Хорошие, государственные деньги – это «кацун», из «кацна-ри» – долг, то есть долговые обязательства, выданные на пользование общественными хранилищами.
В текстах третьего века от основания империи благонамеренный человек всегда стремится иметь «кацун», а негодяй всегда стремится обзавестись «ай».
Но государство, уравняв всех граждан, принялось прихорашиваться само. Храмы, общественные здания, императорские дворцы – все заблестело золотом.

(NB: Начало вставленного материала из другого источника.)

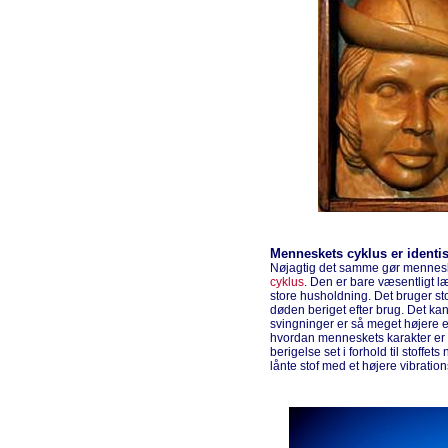
Menneskets cyklus er identi
Nøjagtig det samme gør mennesk
cyklus
. Den er bare væsentligt l
store husholdning. Det bruger stoff
døden beriget efter brug. Det kan
svingninger er så meget højere 
hvordan menneskets karakter er ko
berigelse set i forhold til stoffet
lånte stof med et højere vibratio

Слово «ай», изгнанное в дверь, входит не то что через окно – через алтарь!
Язык свидетельствует: государство уничтожило частные богатства с тем, чтоб стать единственным богачом. Но парадокс состоит в том, что став богачом, оно тем самым реабилитировало идею богатства! Иршахчан проиграл. Исторических закономерностей не переплюнешь!
Господин Нан сказал, что он полностью согласен с мистером Роджерсом. Господин Нан, чиновник девятого ранга, автор полутора десятков докладов, написанных в стиле «исследования имен», выразил восхищение филологическими штудиями геофизика.

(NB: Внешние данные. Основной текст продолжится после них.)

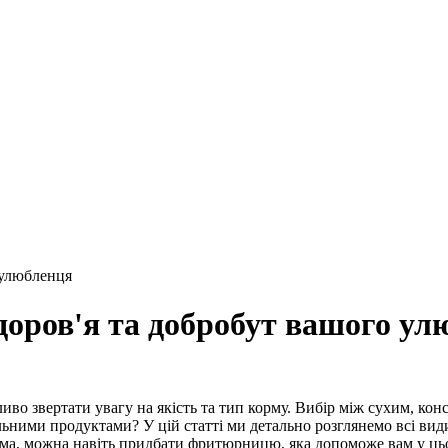
 улюбленця
доров'я та добробут вашого ул
иво звертати увагу на якість та тип корму. Вибір між сухим, к
ьними продуктами? У цій статті ми детально розглянемо всі види
ома, можна навіть придбати фритюрницю, яка допоможе вам у цьо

Для геофизика Роджерс неплохо владел навыками «исследования имен». Правда, он немного спрямил исторический путь слова. В истории Веи уже бывали периоды, когда золотом набивали карманы, дома и имена.

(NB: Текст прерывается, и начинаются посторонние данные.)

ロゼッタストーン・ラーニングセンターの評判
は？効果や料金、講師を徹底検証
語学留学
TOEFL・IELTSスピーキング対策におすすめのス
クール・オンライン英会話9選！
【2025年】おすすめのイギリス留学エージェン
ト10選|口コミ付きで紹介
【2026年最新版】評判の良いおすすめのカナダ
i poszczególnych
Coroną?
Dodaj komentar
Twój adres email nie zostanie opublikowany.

К несчастью, история каждый раз с тупым злорадством прерывала этот замечательный расцвет варварскими вторжениями и народными восстаниями. Причем, что самое интересное, варвары объясняли свое поведение патологической слабостью войск империи, а народ – ужасающей коррупцией и собственной нищетой. Чернь и дикари были, вероятно, недостаточно интеллектуально подкованы, чтобы осознать всю замечательность расцвета…
– Итак, – сказал Нан, – ничего хорошего в империи не было? С самого ее основания? Две тысячи лет страна катилась назад и в пропасть?
Роджерс даже не почувствовал издевки и ответил совершенно серьезно:
– За одно Иршахчану можно сказать спасибо: за отмену рабства. Теперь нарождающемуся предпринимателю нужны найти техника. Возьмем хоть рудники господина Айцара. Он нашел себе великолепных инженеров, не нужных государству, тот же Митак…
Нан, усмехнувшись, кивнул. Действительно, рабство в империи было если не выжжено намертво, то по крайней мере спрятано за надежной клеткой эвфемизмов; запрет не касался лишь высших чиновников, и то лишь отчасти. Путешественники рассказывали о владении человека человеком у горцев с тем же ужасом, что и об обычае есть людей и избирать вождей всем племенем. Человеком могло владеть только государство.
Нан сказал, что слухи о чудесах в Семельских рудниках дошли и до столицы. А почему, кстати, господин Айцар так щедр на бесплатную кормежку? Предприниматели на Вее покушаются на многие функции государства, да только не на эту…
– Господин Айцар – человек благочестивый и верующий, – сказал Роджерс. – Это и есть главная причина.
– О да, – кивнул Нан. – Я знаю, он часто посещал монастырь и беседовал с вами, как с исповедником. О чем?
В лице Роджерса что-то передернулось. Он опустил глаза и снова стал расправлять складки на подоле.
– Мистер Стрейтон, если бы мы были на Земле, разве вы посмели бы позвать священника на допрос и потребовать нарушить тайну исповеди?
– Вы не настоящий священник.
– Я желтый монах.
– Вы лишь играете эту роль.
– А вы, мистер Стрейтон, тоже лишь играете роль чиновника империи? Если бы мы лишь играли роль, – мы бы сошли с ума. Если вы хотите знать мое личное мнение, – то монастырь был осквернен сначала помыслами землян, а потом уже убийством и кражей. Если эта кража, конечно, была! Если убийство просто не переполнило чашу терпения Ира, и он исчез.